[start of Dataset entries]

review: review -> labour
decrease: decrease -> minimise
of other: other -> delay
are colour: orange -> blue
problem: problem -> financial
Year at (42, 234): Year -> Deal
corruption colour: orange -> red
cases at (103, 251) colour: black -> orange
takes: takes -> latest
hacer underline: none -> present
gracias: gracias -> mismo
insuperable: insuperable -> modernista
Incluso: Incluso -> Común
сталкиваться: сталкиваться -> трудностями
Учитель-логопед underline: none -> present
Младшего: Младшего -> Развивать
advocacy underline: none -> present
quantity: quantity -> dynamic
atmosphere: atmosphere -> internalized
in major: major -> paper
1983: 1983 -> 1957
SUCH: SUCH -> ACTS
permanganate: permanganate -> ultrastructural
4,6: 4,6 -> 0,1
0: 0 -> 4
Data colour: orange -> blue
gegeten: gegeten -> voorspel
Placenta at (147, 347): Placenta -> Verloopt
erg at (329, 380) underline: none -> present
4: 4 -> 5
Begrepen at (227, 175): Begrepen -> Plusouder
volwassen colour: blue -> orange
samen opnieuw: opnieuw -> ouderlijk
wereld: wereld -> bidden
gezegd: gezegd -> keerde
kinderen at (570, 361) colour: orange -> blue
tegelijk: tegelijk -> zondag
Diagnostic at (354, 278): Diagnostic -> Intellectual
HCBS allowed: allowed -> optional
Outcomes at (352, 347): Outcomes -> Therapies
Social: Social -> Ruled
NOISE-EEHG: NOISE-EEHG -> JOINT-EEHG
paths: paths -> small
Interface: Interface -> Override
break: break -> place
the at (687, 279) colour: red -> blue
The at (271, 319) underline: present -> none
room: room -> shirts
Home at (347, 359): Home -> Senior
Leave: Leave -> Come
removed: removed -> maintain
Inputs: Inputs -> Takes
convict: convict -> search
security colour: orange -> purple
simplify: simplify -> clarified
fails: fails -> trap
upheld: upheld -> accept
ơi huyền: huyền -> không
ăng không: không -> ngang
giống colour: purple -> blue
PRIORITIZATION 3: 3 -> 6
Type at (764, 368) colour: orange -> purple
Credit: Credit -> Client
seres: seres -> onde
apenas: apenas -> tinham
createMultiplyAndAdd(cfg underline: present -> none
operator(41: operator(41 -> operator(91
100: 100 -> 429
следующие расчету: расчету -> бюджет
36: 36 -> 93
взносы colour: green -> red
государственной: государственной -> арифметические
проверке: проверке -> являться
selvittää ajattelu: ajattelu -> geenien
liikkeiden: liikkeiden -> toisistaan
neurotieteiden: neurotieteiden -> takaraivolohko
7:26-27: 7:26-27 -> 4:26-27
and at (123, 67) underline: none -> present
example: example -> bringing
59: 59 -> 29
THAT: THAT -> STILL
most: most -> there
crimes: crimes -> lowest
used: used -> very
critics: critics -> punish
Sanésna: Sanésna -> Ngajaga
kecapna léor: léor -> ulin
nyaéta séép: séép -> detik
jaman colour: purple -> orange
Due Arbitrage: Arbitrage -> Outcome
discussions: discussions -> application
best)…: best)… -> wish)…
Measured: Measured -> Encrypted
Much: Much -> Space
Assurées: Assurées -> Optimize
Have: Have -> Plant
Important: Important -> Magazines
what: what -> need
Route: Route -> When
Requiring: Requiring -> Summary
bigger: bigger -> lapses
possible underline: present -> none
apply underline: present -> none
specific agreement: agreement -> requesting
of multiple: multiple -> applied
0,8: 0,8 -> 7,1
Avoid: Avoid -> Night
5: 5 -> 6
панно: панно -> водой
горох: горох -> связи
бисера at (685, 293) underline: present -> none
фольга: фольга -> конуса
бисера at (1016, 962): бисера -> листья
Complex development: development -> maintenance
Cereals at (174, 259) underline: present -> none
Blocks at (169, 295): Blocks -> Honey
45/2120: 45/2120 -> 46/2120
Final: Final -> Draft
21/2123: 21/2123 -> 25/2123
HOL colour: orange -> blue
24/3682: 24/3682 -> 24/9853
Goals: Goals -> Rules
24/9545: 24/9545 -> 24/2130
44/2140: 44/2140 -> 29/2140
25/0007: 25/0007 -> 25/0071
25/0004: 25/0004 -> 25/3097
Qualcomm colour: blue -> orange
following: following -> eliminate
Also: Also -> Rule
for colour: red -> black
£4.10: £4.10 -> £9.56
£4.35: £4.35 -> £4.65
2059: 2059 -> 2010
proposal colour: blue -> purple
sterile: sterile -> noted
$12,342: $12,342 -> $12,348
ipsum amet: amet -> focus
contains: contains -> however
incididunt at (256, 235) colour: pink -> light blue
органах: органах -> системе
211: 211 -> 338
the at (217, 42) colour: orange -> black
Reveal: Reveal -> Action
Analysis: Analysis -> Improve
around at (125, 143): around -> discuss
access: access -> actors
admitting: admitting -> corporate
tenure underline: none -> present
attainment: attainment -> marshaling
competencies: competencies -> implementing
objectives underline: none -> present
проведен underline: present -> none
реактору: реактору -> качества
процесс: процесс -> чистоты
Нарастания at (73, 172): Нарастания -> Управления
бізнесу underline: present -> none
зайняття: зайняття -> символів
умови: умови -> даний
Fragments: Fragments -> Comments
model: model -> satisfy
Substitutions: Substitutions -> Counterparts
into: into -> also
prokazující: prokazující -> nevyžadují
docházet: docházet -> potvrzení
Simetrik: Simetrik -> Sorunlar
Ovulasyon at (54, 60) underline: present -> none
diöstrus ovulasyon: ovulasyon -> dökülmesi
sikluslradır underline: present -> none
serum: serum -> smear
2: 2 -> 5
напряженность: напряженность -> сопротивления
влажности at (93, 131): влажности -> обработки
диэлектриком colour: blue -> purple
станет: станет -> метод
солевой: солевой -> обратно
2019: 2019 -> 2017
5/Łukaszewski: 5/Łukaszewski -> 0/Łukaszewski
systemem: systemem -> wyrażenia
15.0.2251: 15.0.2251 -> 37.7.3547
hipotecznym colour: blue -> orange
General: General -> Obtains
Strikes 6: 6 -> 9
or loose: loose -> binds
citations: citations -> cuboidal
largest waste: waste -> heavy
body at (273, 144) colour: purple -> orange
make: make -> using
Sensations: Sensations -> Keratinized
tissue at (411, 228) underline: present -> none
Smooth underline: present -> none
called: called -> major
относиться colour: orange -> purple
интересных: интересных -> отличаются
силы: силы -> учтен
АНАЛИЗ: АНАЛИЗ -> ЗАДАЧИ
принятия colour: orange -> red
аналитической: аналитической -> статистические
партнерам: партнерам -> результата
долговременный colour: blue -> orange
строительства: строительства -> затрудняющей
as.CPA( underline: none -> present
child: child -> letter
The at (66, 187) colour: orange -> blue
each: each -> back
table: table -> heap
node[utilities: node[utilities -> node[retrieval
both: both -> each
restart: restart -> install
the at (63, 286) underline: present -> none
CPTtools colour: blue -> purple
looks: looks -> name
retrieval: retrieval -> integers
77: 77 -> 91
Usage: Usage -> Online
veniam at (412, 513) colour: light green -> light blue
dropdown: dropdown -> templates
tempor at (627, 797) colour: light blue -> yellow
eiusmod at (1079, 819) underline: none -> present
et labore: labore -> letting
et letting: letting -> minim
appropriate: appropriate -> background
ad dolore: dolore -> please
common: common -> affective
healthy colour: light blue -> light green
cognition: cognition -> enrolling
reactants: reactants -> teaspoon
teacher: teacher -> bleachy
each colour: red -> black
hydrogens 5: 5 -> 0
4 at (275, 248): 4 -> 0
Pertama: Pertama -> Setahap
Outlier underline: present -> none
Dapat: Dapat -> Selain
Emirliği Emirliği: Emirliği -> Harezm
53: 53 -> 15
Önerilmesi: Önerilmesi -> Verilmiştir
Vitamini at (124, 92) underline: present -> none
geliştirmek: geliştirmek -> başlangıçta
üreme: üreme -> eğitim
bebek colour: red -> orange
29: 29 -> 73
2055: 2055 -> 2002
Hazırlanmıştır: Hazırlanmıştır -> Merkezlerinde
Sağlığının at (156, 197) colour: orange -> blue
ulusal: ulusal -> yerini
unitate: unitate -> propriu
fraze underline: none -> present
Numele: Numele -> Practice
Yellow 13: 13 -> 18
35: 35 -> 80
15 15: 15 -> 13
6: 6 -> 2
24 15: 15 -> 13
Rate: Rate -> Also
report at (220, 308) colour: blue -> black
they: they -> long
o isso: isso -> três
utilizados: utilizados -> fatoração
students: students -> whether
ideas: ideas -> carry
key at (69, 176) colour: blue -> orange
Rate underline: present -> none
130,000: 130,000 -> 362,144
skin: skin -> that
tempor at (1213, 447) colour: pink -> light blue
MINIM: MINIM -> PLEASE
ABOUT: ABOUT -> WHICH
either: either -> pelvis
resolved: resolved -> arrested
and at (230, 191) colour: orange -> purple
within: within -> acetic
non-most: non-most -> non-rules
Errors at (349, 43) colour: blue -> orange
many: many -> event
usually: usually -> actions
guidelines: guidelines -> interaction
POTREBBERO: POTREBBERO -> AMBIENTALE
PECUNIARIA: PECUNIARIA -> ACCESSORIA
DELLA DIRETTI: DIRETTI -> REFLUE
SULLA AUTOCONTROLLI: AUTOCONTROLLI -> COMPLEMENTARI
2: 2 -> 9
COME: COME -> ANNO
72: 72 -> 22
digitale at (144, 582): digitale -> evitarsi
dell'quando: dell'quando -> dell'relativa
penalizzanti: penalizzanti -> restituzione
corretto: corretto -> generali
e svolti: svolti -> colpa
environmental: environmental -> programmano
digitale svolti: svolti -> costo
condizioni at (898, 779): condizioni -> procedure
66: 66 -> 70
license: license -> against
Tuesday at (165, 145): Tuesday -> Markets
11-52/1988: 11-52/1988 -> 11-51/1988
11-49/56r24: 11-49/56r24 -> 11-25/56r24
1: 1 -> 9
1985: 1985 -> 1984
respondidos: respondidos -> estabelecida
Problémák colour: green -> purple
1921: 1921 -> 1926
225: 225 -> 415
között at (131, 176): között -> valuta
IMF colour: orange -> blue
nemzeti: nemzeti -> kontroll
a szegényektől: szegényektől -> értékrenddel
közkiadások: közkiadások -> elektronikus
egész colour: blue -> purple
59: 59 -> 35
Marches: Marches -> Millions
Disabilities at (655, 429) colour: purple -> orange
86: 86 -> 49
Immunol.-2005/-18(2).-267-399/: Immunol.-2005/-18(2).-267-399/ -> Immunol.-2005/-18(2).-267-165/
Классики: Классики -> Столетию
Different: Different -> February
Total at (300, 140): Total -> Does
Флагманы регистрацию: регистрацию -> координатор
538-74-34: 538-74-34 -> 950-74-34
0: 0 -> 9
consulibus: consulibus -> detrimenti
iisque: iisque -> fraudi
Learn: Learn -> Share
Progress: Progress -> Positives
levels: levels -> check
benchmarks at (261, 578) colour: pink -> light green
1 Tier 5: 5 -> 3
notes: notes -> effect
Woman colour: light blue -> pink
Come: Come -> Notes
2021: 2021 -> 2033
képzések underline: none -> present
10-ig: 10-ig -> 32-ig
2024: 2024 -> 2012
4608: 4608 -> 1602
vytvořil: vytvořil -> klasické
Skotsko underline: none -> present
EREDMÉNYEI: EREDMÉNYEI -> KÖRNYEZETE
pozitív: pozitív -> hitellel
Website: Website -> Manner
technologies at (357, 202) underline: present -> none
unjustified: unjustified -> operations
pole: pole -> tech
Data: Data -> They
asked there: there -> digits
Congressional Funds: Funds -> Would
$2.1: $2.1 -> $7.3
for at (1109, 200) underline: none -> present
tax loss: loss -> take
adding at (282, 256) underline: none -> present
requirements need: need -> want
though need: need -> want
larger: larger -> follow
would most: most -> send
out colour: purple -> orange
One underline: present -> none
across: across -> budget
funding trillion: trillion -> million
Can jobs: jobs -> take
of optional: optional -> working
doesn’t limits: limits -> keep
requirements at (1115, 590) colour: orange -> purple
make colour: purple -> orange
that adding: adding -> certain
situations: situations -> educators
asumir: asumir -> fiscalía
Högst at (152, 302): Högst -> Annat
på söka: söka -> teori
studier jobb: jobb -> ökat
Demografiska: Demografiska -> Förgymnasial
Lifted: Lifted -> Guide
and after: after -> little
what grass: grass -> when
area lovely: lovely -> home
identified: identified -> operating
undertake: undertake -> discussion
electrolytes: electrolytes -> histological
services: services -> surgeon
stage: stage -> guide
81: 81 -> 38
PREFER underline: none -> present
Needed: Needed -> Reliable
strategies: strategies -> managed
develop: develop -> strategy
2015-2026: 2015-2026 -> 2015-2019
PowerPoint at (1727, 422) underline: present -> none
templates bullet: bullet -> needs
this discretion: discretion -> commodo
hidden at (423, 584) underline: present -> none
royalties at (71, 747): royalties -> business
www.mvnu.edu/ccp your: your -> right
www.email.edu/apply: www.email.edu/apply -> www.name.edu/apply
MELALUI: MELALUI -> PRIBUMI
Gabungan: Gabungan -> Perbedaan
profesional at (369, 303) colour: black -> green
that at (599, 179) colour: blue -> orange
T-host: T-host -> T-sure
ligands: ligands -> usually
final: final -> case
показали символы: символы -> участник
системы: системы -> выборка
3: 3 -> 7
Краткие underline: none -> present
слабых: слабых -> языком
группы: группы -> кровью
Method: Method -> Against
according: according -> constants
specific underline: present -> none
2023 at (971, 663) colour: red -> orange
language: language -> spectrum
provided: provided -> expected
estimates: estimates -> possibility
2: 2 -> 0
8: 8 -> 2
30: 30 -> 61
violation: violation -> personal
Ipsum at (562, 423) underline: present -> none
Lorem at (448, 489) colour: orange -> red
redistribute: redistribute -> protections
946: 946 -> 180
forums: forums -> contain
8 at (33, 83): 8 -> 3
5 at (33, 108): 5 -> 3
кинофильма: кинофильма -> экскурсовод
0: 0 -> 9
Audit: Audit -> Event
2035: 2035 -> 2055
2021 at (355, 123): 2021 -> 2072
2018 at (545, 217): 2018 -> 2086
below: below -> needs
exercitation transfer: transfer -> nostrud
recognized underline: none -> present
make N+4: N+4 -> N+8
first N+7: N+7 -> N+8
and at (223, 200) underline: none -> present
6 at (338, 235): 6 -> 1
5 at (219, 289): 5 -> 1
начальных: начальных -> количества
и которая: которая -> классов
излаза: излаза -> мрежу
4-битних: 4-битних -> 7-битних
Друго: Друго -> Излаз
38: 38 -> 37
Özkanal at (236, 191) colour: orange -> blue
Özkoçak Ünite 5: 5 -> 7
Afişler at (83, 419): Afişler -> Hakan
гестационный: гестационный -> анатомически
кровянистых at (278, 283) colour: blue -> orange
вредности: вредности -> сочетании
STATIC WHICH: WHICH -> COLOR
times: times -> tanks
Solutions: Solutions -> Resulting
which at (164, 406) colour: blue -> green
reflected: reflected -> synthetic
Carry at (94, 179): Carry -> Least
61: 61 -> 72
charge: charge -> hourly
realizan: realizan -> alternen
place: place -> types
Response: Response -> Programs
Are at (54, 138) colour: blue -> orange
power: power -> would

[end of Dataset entries]

**Task statement:**
Print the lines exactly as they appear, beginning with the first line of the records and continuing through the line that contains "HCBS allowed: allowed -> optional".

**Expected answer:**
review: review -> labour
decrease: decrease -> minimise
of other: other -> delay
are colour: orange -> blue
problem: problem -> financial
Year at (42, 234): Year -> Deal
corruption colour: orange -> red
cases at (103, 251) colour: black -> orange
takes: takes -> latest
hacer underline: none -> present
gracias: gracias -> mismo
insuperable: insuperable -> modernista
Incluso: Incluso -> Común
сталкиваться: сталкиваться -> трудностями
Учитель-логопед underline: none -> present
Младшего: Младшего -> Развивать
advocacy underline: none -> present
quantity: quantity -> dynamic
atmosphere: atmosphere -> internalized
in major: major -> paper
1983: 1983 -> 1957
SUCH: SUCH -> ACTS
permanganate: permanganate -> ultrastructural
4,6: 4,6 -> 0,1
0: 0 -> 4
Data colour: orange -> blue
gegeten: gegeten -> voorspel
Placenta at (147, 347): Placenta -> Verloopt
erg at (329, 380) underline: none -> present
4: 4 -> 5
Begrepen at (227, 175): Begrepen -> Plusouder
volwassen colour: blue -> orange
samen opnieuw: opnieuw -> ouderlijk
wereld: wereld -> bidden
gezegd: gezegd -> keerde
kinderen at (570, 361) colour: orange -> blue
tegelijk: tegelijk -> zondag
Diagnostic at (354, 278): Diagnostic -> Intellectual
HCBS allowed: allowed -> optional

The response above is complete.